Compost is another mulch option that has become more popular in recent years. Compost may contain a wide array of ingredients from grass clippings to leaf humus, wood chips to animal manures. The benefit to compost is that it helps build soil fertility and vitality making plants grow like crazy. The homeowner who wants to weed less will not be as happy with compost that is not as effective at suppressing weed growth as other mulches are. All composts are different and some are better used as mulches than others. Look for material that has a bit of coarseness and avoid unscreened material that will not have an even texture once applied.

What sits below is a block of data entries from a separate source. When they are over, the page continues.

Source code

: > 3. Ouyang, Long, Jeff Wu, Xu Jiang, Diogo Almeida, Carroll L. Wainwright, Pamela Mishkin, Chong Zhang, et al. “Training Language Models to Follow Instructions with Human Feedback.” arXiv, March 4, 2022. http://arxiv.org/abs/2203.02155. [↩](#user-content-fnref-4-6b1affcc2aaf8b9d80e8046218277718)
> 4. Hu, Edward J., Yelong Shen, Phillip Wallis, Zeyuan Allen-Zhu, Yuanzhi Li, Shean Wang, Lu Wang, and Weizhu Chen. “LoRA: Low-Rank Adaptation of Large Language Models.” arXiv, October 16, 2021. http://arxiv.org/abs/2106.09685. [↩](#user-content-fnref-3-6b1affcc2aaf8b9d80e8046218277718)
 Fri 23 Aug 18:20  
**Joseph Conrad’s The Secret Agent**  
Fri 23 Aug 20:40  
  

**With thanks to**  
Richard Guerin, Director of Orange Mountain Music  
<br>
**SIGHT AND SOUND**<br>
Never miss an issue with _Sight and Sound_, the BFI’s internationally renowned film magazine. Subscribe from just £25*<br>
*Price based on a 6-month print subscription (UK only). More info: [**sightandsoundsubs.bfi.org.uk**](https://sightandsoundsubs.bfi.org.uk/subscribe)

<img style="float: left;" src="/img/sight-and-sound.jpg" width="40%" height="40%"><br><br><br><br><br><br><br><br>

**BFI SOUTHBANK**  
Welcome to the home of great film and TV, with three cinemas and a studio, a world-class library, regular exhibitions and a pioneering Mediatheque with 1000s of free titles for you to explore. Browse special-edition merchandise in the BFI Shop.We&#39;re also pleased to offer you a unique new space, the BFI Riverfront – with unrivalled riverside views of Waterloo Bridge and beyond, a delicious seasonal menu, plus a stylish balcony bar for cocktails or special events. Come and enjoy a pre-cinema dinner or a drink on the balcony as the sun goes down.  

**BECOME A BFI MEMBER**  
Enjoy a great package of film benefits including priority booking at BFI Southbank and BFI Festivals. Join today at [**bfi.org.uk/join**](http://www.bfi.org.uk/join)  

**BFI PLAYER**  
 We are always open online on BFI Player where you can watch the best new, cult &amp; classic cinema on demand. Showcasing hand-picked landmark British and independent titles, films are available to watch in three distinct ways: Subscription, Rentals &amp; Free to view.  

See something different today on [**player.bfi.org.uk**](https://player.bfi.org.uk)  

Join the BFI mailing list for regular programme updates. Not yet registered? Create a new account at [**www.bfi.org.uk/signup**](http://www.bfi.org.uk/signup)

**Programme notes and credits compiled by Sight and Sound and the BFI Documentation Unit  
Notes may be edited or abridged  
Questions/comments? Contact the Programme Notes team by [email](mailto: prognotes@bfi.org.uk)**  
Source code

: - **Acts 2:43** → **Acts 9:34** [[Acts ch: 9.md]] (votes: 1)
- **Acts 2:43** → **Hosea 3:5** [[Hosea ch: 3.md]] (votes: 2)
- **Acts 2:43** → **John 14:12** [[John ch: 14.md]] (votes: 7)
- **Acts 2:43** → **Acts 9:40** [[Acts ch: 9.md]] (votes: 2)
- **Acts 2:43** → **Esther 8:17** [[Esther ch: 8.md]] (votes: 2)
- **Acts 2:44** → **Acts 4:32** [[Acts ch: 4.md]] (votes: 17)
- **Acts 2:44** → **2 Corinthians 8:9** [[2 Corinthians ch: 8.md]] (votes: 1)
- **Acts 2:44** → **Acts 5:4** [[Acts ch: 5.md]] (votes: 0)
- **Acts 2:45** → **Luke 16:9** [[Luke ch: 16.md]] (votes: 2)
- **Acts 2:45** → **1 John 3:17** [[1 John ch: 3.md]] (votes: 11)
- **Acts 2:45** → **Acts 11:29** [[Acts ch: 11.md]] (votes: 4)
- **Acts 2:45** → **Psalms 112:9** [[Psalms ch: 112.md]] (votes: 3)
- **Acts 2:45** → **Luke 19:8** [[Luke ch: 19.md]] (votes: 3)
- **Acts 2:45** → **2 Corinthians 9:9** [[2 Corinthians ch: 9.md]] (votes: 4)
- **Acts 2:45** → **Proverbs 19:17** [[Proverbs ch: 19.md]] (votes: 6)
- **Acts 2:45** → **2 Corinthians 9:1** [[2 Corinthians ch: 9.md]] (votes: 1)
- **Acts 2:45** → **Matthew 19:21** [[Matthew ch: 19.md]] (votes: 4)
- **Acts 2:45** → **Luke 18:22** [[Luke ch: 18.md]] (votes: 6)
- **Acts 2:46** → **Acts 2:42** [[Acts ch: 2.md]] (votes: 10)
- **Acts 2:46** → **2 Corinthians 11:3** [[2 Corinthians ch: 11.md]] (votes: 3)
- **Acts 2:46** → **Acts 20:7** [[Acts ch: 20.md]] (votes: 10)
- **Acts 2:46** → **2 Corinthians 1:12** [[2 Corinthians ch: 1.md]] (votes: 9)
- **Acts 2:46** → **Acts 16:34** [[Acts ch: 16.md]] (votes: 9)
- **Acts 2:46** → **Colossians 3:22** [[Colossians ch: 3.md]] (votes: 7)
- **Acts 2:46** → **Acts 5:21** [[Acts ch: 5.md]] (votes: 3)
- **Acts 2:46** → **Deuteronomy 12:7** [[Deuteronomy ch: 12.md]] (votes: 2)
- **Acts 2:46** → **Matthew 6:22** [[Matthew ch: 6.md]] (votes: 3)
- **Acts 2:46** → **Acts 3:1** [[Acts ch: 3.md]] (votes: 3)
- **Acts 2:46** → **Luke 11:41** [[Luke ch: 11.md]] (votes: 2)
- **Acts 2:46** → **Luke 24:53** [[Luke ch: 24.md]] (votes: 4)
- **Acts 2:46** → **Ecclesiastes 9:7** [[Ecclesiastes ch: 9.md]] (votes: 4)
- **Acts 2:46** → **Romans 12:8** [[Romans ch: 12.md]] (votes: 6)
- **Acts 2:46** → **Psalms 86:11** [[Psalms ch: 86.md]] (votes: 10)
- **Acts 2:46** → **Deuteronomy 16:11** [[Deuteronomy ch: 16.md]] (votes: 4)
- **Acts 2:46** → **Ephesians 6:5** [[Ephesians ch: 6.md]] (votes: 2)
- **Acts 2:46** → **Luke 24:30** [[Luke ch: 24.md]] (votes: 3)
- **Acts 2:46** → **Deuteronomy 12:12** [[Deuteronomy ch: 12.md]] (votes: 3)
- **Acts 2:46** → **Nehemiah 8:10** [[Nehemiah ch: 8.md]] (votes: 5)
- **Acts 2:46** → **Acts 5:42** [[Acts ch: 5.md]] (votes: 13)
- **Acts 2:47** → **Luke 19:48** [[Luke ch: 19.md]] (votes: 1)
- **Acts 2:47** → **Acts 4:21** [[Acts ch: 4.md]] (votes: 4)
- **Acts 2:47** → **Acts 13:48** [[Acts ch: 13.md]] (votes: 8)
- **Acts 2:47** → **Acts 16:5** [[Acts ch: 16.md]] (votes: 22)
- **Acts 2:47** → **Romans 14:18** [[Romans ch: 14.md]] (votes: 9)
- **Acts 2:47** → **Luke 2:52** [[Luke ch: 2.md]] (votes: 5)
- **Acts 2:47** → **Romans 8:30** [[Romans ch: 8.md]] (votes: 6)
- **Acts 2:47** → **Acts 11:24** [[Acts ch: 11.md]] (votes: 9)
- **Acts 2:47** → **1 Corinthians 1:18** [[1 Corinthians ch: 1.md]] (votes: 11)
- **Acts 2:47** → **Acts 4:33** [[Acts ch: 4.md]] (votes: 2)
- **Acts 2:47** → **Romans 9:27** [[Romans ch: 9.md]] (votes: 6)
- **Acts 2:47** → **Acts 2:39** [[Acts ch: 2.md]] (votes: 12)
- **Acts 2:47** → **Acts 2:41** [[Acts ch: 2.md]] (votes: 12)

Pine straw mulch is less commonly available here but a very attractive option. Long pine needles offer a wonderful texture and hold up well in the landscape.
Decorative gravel and rock present an excellent mulch alternative especially where plant growth is limited due to adverse conditions. Consider gravel mulch around large trees with aggressive root systems, on steep grades, anywhere erosion may cause mulch to drift, playgrounds and other places where there is heavy traffic.
Well that is likely more mulch madness than you had bargained fo, but many of these issues come up again and again so they probably bear repeating this time of year. Proper mulching can make your garden more beautiful, improve your plants’ health and eliminate a ton of unnecessary garden work.
Now go outside and have fun in the dirt!